> _Required work_:
1/ Answer these questions using the newsletter, one per line:
(a) How many young ladies did the writer guide on the tour of the Galilee?
(b) Where did they eat fish?
(c) What must the observance of Jewish customs and laws be accompanied by?
2/ Update the newsletter passage between "The observance of" and "to Jewish customs.", inclusive, replacing "Paradoxically" with "Ironically".
3/ Summarize the newsletter in two sentences.

** Source document follows **

Newsletter 46: What we think is what we are
My thoughts are definitely stimulated by encounters I have with observant Jews.
In Israel observant Jews are everywhere; in religious neighborhoods, in cars on the road, at picnic sites, in the bank, in the post office etc. Here encounters with observant Jews crop up all the time in places and times that aren't particular to religious Jews.
A few weeks ago I guided a group of 3 observant young ladies on a tour of the Galilee.
They did things that tourists usually do; they visited the graves of holy rabbis, they went horse riding in the beautiful Galilean hills, they ate fish on the shores of the Sea of Galilee etc. etc.
All their actions and appearance showed they were Jewish and they were pious; they dressed and spoke modestly, they said their prayers, they visited the graves of pious rabbis buried in the Galilee.
They obviously thought that by performing these religious customs they had established my opinion of them as pious Jewish women.
In my opinion, however, my opinion didn't count.
In my opinion what counts are their thoughts not their actions. Even though I couldn't see their thoughts only their actions, their actions must be accompanied by thought.
The observance of Jewish customs and laws must be accompanied by thought.
Paradoxically the only way for me to know that they were pious is actually not according to their performance of Jewish religious customs but their performance of customs not related to Jewish customs.
These customs relate to encounters with their environment; the way they talk politely to other people who aren't necessarily Jewish, how they treat animals and plants and how they keep themselves and their environment decent and clean.

** End of Source document **
** Excerpted data follows **

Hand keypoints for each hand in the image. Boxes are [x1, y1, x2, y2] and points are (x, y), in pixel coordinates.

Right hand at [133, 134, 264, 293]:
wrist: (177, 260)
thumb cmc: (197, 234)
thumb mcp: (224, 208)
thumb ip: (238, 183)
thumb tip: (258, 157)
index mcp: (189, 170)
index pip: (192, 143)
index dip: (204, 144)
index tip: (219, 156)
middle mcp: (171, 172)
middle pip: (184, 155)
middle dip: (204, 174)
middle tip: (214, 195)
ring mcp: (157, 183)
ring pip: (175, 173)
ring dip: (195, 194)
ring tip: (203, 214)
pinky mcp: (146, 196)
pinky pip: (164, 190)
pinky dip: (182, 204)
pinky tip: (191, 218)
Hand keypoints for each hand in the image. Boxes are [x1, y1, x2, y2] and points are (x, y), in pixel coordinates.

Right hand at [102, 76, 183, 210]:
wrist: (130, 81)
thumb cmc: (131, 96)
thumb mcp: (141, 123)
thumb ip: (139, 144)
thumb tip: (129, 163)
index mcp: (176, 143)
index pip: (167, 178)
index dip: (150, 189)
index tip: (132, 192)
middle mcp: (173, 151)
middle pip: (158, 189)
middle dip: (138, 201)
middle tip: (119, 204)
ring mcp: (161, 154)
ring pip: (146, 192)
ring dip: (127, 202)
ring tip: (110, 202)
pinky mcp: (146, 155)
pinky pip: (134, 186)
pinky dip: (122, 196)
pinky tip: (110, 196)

** End of Excerpted data **
** Excerpted data follows **

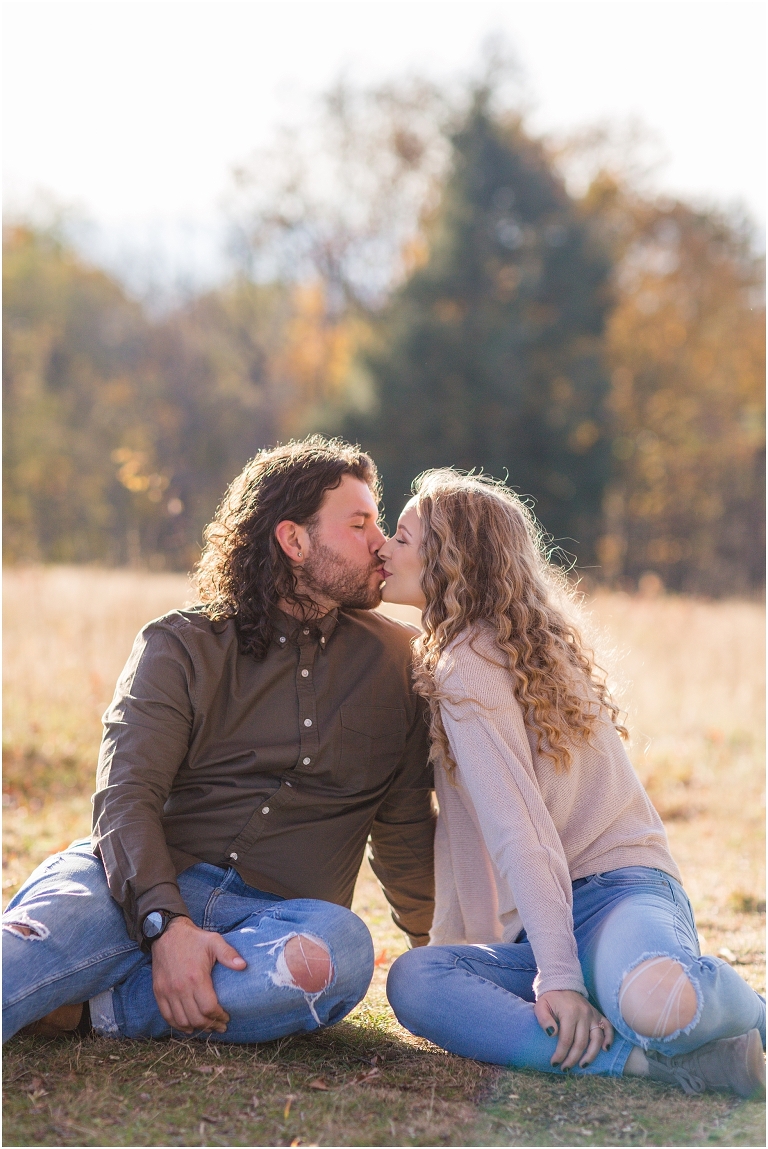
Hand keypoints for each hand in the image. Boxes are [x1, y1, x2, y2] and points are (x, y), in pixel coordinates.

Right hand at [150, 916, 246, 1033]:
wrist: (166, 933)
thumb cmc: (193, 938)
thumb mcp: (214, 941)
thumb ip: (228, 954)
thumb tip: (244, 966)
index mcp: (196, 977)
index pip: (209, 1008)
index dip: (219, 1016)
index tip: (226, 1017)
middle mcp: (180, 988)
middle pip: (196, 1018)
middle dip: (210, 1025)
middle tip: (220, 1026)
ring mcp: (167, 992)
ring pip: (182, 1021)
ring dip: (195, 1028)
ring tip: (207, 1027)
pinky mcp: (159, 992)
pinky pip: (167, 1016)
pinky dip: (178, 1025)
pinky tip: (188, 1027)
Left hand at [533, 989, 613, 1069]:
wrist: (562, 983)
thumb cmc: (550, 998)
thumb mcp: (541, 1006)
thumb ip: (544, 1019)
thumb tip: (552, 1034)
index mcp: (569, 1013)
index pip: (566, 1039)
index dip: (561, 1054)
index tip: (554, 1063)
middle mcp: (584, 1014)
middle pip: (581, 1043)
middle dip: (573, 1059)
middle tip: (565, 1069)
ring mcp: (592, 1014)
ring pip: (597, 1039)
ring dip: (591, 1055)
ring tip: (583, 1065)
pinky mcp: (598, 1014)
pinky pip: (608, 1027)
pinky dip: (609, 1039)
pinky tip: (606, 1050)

** End of Excerpted data **

> _Answers per task_:
1/
(a) Three.
(b) On the shores of the Sea of Galilee.
(c) Thought.

2/
The observance of Jewish customs and laws must be accompanied by thought.
Ironically the only way for me to know that they were pious is actually not according to their performance of Jewish religious customs but their performance of customs not related to Jewish customs.

3/ The writer describes guiding three observant young ladies on a tour of the Galilee, where their dress, speech, prayers and visits to rabbis' graves showed they were pious Jews. The writer holds that what counts is thought rather than actions, and that the only way to know they were pious is how they treat other people, animals, plants and their environment.